The standby coordinator is now running on utility mode:

[gpadmin@scdw ~]$ ps -aef | egrep -- -D
gpadmin  3394230       1  0 11:11 ?        00:00:00 /usr/local/greenplum-db-7.3.3/bin/postgres -D /data/coordinator/gpseg-1 -c gp_role=utility

Environment

Greenplum 7.x

Cause

There was an upstream(postgres) change made command "pg_ctl start -w" to rely on the postmaster status in "postmaster.pid" file to know if postmaster is started or not.

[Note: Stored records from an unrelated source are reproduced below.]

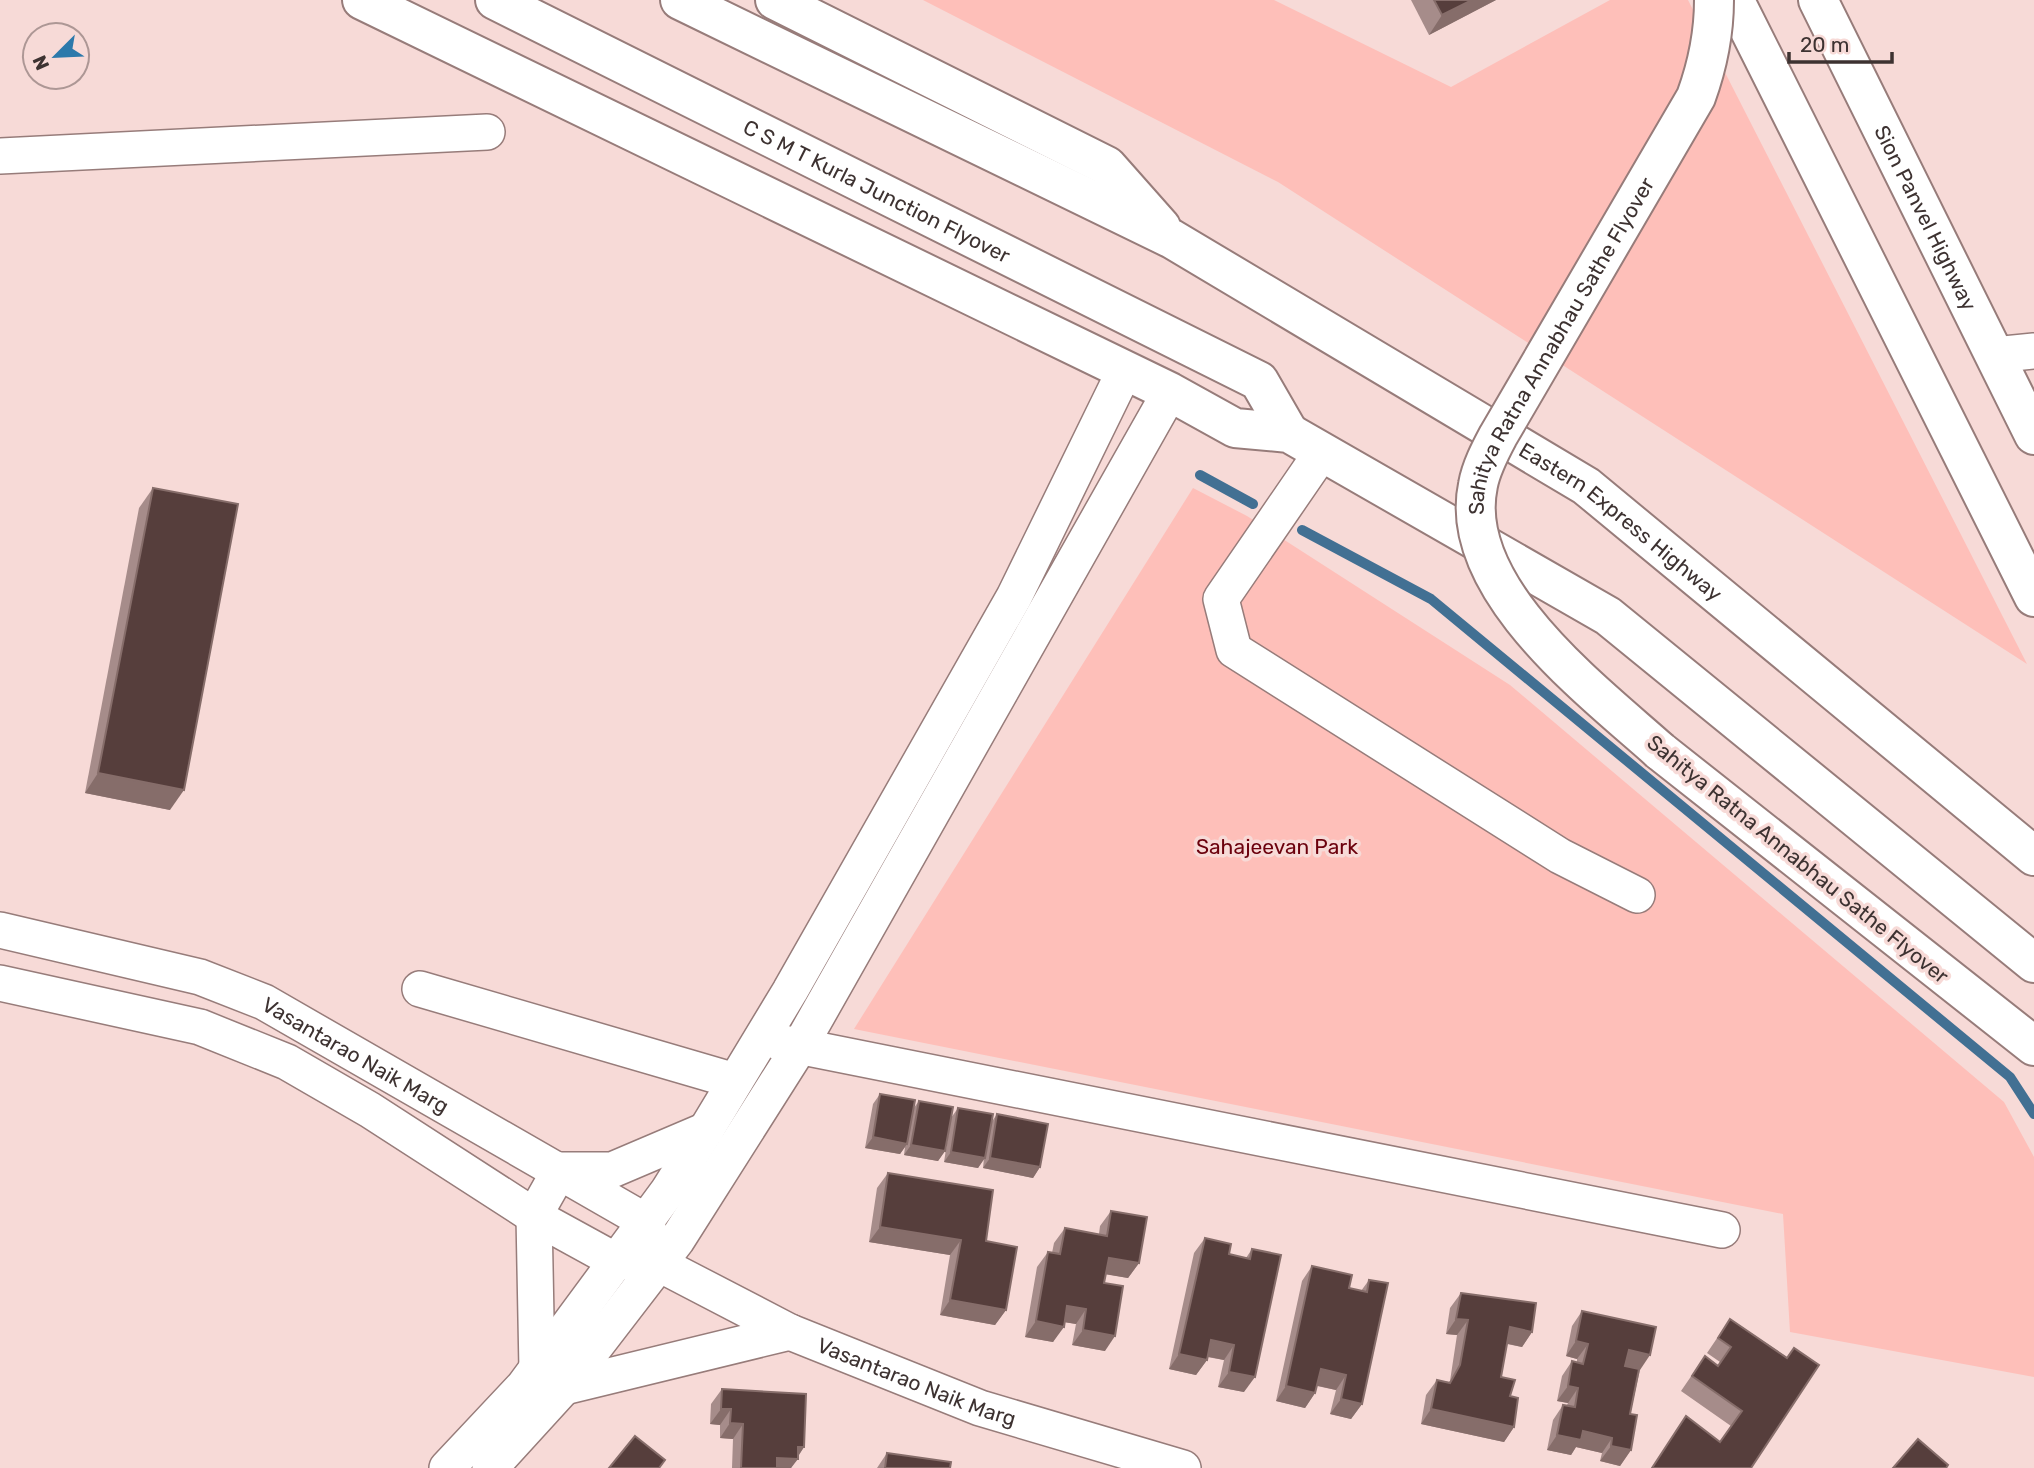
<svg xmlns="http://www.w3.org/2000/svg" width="2034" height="1468" font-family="Rubik,sans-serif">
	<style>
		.green { fill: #febfb9 }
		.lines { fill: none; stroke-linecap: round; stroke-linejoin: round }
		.stream { stroke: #427093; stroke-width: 10 }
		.minor-casing { stroke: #977c7a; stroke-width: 38 }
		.highway-casing { stroke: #977c7a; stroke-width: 42 }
		.minor { stroke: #fff; stroke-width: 35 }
		.highway { stroke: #fff; stroke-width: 38 }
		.highway-bridge-casing { stroke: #977c7a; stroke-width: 42; stroke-linecap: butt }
		.highway-bridge { stroke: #fff; stroke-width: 38 }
		.wall { fill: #a68c8a }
		.shaded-wall { fill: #866d6a }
		.building { fill: #563e3c; stroke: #866d6a; stroke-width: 2 }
		.labels { text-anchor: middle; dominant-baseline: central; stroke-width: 7; stroke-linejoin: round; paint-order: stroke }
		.street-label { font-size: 21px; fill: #3d3231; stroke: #f7dad7 }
		.park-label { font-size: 21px; fill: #6b010d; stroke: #f7dad7 }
	</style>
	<rect width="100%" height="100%" fill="#f7dad7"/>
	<g class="green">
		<polygon points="923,0 1274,0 1451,87 1610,0 1688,0 2027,664 1278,182"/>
		<polygon points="1193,488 1247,516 1510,685 2004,1102 2034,1157 2034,1377 1790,1332 1783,1214 854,1029"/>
	</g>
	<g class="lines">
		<g class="stream">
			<polyline points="1200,475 1253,504"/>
			<polyline points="1302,530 1431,599 2010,1077 2034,1114"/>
		</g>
		<defs>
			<g id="minor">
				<polyline points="0,156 487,132"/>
				<polyline points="1994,355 2034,351"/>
				<polyline points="1322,452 1221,599 1234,650 1560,856 1637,895"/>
				<path id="s1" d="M0,930l200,47 64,25 381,219 8,20"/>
				<path id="s2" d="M0,983l200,44 87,35 83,48 164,106 82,45 45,4 129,67 190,76 203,60"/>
				<polyline points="420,989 735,1081"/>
				<polyline points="778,1042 1722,1230"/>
				<polyline points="537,1370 534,1216 560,1170 612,1170 706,1130"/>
				<polyline points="564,1387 790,1332"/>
				<polyline points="447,1468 524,1386 668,1191 706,1130 790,991 1014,597 1125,370"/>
				<polyline points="490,1468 564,1387 677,1240 800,1046 1170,392"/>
			</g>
			<g id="highway">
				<polyline points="362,0 1170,392 1235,428 1289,433 1608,616 2034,963"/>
				<path id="s3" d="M495,0l764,381 30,52"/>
				<path id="s4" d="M680,0l492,239 414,247 448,370"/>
				<polyline points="775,0 1107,166 1161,227"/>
				<polyline points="1732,0 1739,9 2034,597"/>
				<path id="s5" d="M1818,0l216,435"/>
				<polyline points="1660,751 2034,1046"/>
			</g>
		</defs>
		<use href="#minor" class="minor-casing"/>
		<use href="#highway" class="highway-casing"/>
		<use href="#minor" class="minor"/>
		<use href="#highway" class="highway"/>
		<defs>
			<g id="highway-bridge">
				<path id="s6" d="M1660,751c-67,-60 -204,-163 -182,-266 3,-17 12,-34 20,-49l198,-339c12,-33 18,-62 18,-97"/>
			</g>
		</defs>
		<use href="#highway-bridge" class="highway-bridge-casing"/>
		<use href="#highway-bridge" class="highway-bridge"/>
	</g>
	<g class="wall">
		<polygon points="1411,0 1496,0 1429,35"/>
		<polygon points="153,488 170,810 85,793 139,508"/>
		<polygon points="880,1094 913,1109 919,1101 945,1151 938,1161 904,1155 905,1147 900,1154 865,1148 873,1104"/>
		<polygon points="958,1108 991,1123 997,1114 1040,1167 1033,1178 983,1168 984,1158 978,1168 944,1162 951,1118"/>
		<polygon points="888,1173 986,1241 1006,1310 995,1325 940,1315 950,1255 869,1242 877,1188"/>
		<polygon points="1111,1211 1139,1263 1128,1278 1106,1274 1104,1283 1105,1351 1072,1345 1076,1324 1065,1322 1053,1342 1025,1337 1037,1267 1048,1252 1052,1253 1054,1243 1065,1228 1099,1234 1100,1226"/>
		<polygon points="1205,1238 1229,1254 1246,1258 1252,1249 1244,1392 1218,1387 1224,1360 1207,1357 1207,1360 1196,1375 1169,1369 1194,1253"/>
		<polygon points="1312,1266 1349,1288 1361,1291 1369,1280 1362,1404 1351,1419 1330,1414 1336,1390 1317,1386 1315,1393 1305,1408 1276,1401 1302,1281"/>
		<polygon points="1461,1293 1532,1332 1522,1347 1507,1344 1501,1377 1510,1396 1514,1427 1504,1442 1421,1424 1426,1395 1437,1380 1449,1382 1450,1381 1457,1335 1446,1334 1450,1308"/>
		<polygon points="1582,1311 1640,1370 1630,1414 1631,1450 1620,1466 1600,1461 1602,1453 1576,1447 1571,1455 1547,1450 1553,1420 1563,1405 1567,1405 1568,1403 1557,1401 1562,1376 1572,1361 1577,1362 1577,1359 1566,1356 1572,1326"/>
		<polygon points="1730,1319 1787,1357 1794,1348 1819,1365 1720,1442 1731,1426 1681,1391 1705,1356 1718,1365 1720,1362 1707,1353"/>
		<polygon points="722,1389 804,1447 791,1468 732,1468 733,1439 720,1438 720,1425 710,1424 711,1404"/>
		<polygon points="887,1453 950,1468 877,1468"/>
	</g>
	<g class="shaded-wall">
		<polygon points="1472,0 1496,0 1429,35 1442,15"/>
		<polygon points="98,773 184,790 170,810 85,793"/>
		<polygon points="873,1137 907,1144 900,1154 865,1148"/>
		<polygon points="911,1145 945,1151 938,1161 904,1155"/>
		<polygon points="951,1152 985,1158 978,1168 944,1162"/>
		<polygon points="990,1158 1040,1167 1033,1178 983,1168"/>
		<polygon points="880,1227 961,1240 950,1255 869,1242"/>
		<polygon points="1109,1258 1139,1263 1128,1278 1098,1273"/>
		<polygon points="950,1300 1006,1310 995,1325 940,1315"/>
		<polygon points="1067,1306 1086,1309 1076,1324 1057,1321"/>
		<polygon points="1456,1319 1468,1320 1457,1335 1446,1334"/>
		<polygon points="1036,1321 1064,1327 1053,1342 1025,1337"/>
		<polygon points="1510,1327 1532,1332 1522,1347 1500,1342"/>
		<polygon points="1083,1330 1115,1336 1105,1351 1072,1345"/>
		<polygon points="1211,1340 1234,1345 1224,1360 1200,1355"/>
		<polygon points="1576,1341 1588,1344 1577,1359 1566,1356"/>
		<polygon points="1629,1350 1650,1355 1640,1370 1618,1365"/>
		<polygon points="1179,1354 1207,1360 1196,1375 1169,1369"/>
		<polygon points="1321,1369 1346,1375 1336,1390 1310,1384"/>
		<polygon points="1229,1372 1255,1377 1244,1392 1218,1387"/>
		<polygon points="1286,1386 1315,1393 1305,1408 1276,1401"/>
		<polygon points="1568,1386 1578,1388 1568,1403 1557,1401"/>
		<polygon points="1341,1399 1362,1404 1351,1419 1330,1414"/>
		<polygon points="721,1409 731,1409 720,1425 710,1424"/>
		<polygon points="1431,1409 1514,1427 1504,1442 1421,1424"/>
		<polygon points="730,1423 743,1424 733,1439 720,1438"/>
		<polygon points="1583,1431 1612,1438 1602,1453 1576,1447 1571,1455 1547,1450 1557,1435"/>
		<polygon points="1611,1446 1631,1450 1620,1466 1600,1461"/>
		<polygon points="798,1447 804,1447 796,1459 798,1459 791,1468 770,1468 777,1458"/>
	</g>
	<g class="building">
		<polygon points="1434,0 1472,0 1442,15"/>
		<polygon points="153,488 238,504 184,790 98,773"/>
		<polygon points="880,1094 915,1100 907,1144 873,1137"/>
		<polygon points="919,1101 953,1107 945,1151 911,1145"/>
		<polygon points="958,1108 993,1114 985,1158 951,1152"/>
		<polygon points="997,1114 1048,1124 1040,1167 990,1158"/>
		<polygon points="888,1173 993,1190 986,1241 1017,1247 1006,1310 950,1300 961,1240 880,1227"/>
		<polygon points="1111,1211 1147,1217 1139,1263 1109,1258 1104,1283 1123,1286 1115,1336 1083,1330 1086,1309 1067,1306 1064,1327 1036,1321 1048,1252 1060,1254 1065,1228 1107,1236"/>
		<polygon points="1205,1238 1231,1244 1229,1254 1250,1259 1252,1249 1281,1255 1255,1377 1229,1372 1234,1345 1211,1340 1207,1360 1179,1354"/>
		<polygon points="1312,1266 1352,1275 1349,1288 1367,1292 1369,1280 1388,1283 1362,1404 1341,1399 1346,1375 1321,1369 1315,1393 1286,1386"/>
		<polygon points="1461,1293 1536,1303 1532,1332 1510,1327 1501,1377 1515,1380 1510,1396 1518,1398 1514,1427 1431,1409 1437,1380 1450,1383 1460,1365 1468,1320 1456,1319"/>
		<polygon points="1582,1311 1656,1327 1650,1355 1629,1350 1625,1366 1639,1369 1630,1414 1637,1415 1631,1450 1611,1446 1612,1438 1583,1431 1581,1440 1557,1435 1563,1405 1575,1407 1578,1388 1568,1386 1572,1361 1583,1364 1588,1344 1576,1341"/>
		<polygon points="1730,1319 1787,1358 1794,1348 1819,1365 1751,1468 1652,1468 1686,1416 1720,1442 1742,1411 1692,1376 1705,1356 1718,1366 1731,1347 1718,1338"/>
		<polygon points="722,1389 806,1394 804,1447 798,1447 798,1459 777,1458 777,1468 741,1468 743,1424 730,1423 731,1409 721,1409"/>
		<polygon points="635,1436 665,1460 659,1468 609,1468"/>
		<polygon points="1918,1439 1948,1465 1946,1468 1893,1468"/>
		<polygon points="887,1453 951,1462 950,1468 885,1468"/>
	</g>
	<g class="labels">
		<g class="street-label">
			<text stroke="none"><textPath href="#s3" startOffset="427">C S M T Kurla Junction Flyover</textPath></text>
			<text stroke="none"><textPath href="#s5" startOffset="243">Sion Panvel Highway</textPath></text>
			<text stroke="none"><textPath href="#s6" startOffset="497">Sahitya Ratna Annabhau Sathe Flyover</textPath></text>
			<text stroke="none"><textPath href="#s4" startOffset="1078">Eastern Express Highway</textPath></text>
			<text transform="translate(1798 859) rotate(39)">Sahitya Ratna Annabhau Sathe Flyover</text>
			<text stroke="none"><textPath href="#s1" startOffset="380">Vasantarao Naik Marg</textPath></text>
			<text stroke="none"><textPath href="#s2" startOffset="1010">Vasantarao Naik Marg</textPath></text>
		</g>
		<g class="park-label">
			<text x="1277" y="846">Sahajeevan Park</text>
		</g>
	</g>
	<g transform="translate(56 56) rotate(246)"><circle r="33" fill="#f7dad7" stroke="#ad9795" stroke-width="2"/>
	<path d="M0-5L12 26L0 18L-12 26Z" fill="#2c79ab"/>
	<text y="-10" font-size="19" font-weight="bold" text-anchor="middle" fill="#3d3231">N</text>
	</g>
	<path d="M1789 52v10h103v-10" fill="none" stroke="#3d3231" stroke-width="3.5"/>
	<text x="1800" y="52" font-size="21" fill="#3d3231" stroke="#f7dad7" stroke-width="5" paint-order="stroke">20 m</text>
</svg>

The status to wait for can be either "ready" or "standby" (in upstream). Both of the status would make "pg_ctl start -w" return.

This status is not cleared after server shutdown. So, if a standby server was once a standby, but later becomes a primary, its existing "postmaster.pid" file would already contain "standby" status. So "pg_ctl start -w" would not wait.

This makes "gpstart" query the server while it's still recovering, hence the error "FATAL: the database system is starting up".

In contrast, in 6X has the old logic where pg_ctl -w keeps testing if a connection can be made (`test_postmaster_connection`) before returning. So the issue does not occur.

Resolution

Workaround:

Stop the coordinator on the standby coordinator host after the failed gpactivatestandby command:

gpstop -am

Start the database in normal mode:

gpstart -a

Fix

The code fix will be available in Greenplum 7.5 and above.